With the shift to digital, it’s difficult to know exactly what your rights are. The laws that govern such matters date back to the 18th century.
For users, stricter controls have reduced their freedom to access copyright works
Attempts to create a common policy across Europe have resulted in the Copyright in the Information Society Directive 2001, a document that Joe McNamee of the European Digital Rights organisation calls “so incoherent that I have always wondered if it’s actually legal”.
The 2006 Gowers Review, which analysed UK legislation for the digital age, came to nothing. Its successor, this year’s Hargreaves Report, is mired in dispute. The issue is control.
As Professor Ian Walden of the Centre for Commercial Law Studies at Queen Mary, University of London, says: “As technological developments have threatened rights-holders and the legacy business models they have operated under, government has tended to respond to calls for stricter laws to protect the creative industries. For users, stricter controls have reduced their freedom to access copyright works.”

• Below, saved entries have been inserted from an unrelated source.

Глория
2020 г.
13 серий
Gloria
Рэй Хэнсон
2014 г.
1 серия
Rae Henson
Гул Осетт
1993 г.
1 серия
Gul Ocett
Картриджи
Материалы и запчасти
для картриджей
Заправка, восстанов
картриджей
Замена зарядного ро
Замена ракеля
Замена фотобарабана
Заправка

So, what rights do we have? We’ve worked through the most common questions, talked to the experts, and tried to find definitive answers. We couldn’t clear up every ambiguity, but until new legislation does, we present your Digital Bill of Rights.
Can I copy my CDs across to my PC, phone or iPod?

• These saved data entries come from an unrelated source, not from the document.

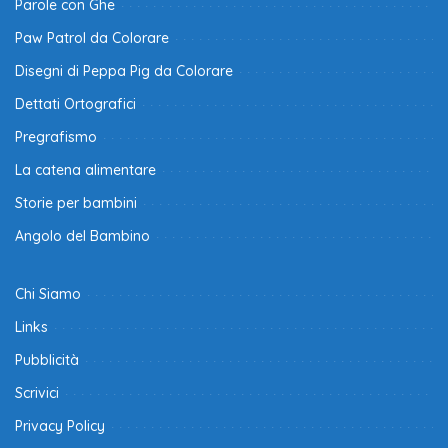
Parole con Ghe
Paw Patrol da Colorare
Disegni di Peppa Pig da Colorare
Dettati Ortografici
Pregrafismo
La catena alimentare
Storie per bambini
Angolo del Bambino
Chi Siamo
Links
Pubblicità
Scrivici
Privacy Policy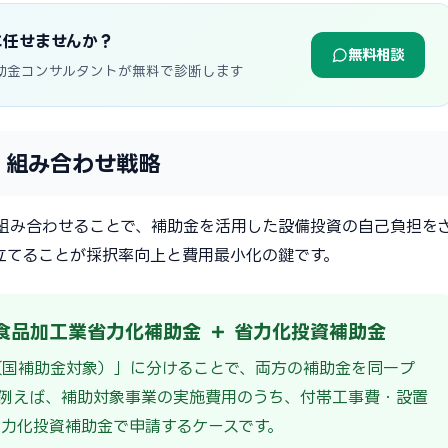
に任せませんか？
無料相談
助金コンサルタントが無料で診断します
 組み合わせ戦略
組み合わせることで、補助金を活用した設備投資の自己負担を
立てることが採択率向上と費用最小化の鍵です。
食品加工業省力化補助金 ＋ 省力化投資補助金
（国補助金対象）」に分けることで、両方の補助金を同一プ
例えば、補助対象事業の実施費用のうち、付帯工事費・設置
力化投資補助金で申請するケースです。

Officially, no. Unofficially, yes.
Amazingly, copying copyrighted content from one media to another – or “format shifting” as it’s known – is against the law. “Format shifting is currently technically illegal under UK law, specifically the Copyright, Designs and Patents Act 1988,” says Professor Walden, “unless permitted under the terms of the licence of use.”
If the licence to use a CD explicitly states that it can be copied then it’s legal, but with most CDs there is no such allowance. In this case, as a spokesman for the Intellectual Property Office (IPO) informed us, “any copying or transcoding would usually constitute an infringement”.
Nevertheless, it’s an infringement you’re unlikely to suffer for. “In reality, people aren’t pursued for such practices as long as they’re carried out for personal rather than commercial purposes,” says Professor Walden.
Jim Killock, chief executive of digital rights campaigners, the Open Rights Group (ORG) concurs, noting that “the music industry has stated that ‘format shifting’ is something they would not prosecute anyone for.”
However, this is an ongoing battleground, particularly with regard to the Hargreaves Report, which recommends that the law be amended to permit format shifting, in line with other European countries. Killock notes that the music industry will “vigorously contest any legalisation of format shifting without levies being imposed”. If so, it’s going to meet with resistance.
“Naturally,” Killock explains, “the UK Government doesn’t wish to introduce an ‘iPod tax’ in order to smooth the way for individuals to copy music they’ve already bought.”
In the meantime, the advertising watchdog continues to clamp down on companies advertising CD-ripping hardware.
Can I sell my purchased digital music, films and ebooks?
No. “Unless explicitly prohibited by the contract of sale or terms of, for example, an ebook service, it’s usually permissable to sell or loan copyrighted material that you have purchased to other people,” says an IPO spokesman.
The problem is most licences do prohibit resale. As Jim Killock points out: “Unlike software, the licence will generally state that it can’t be transferred.”
The other problem arises from the meaning of copyright. “When you purchased a physical version, for example a DVD of a film or a CD of music,” says Professor Walden, “you were permitted to lend or resell that work to others because it didn’t involve the making of further copies.”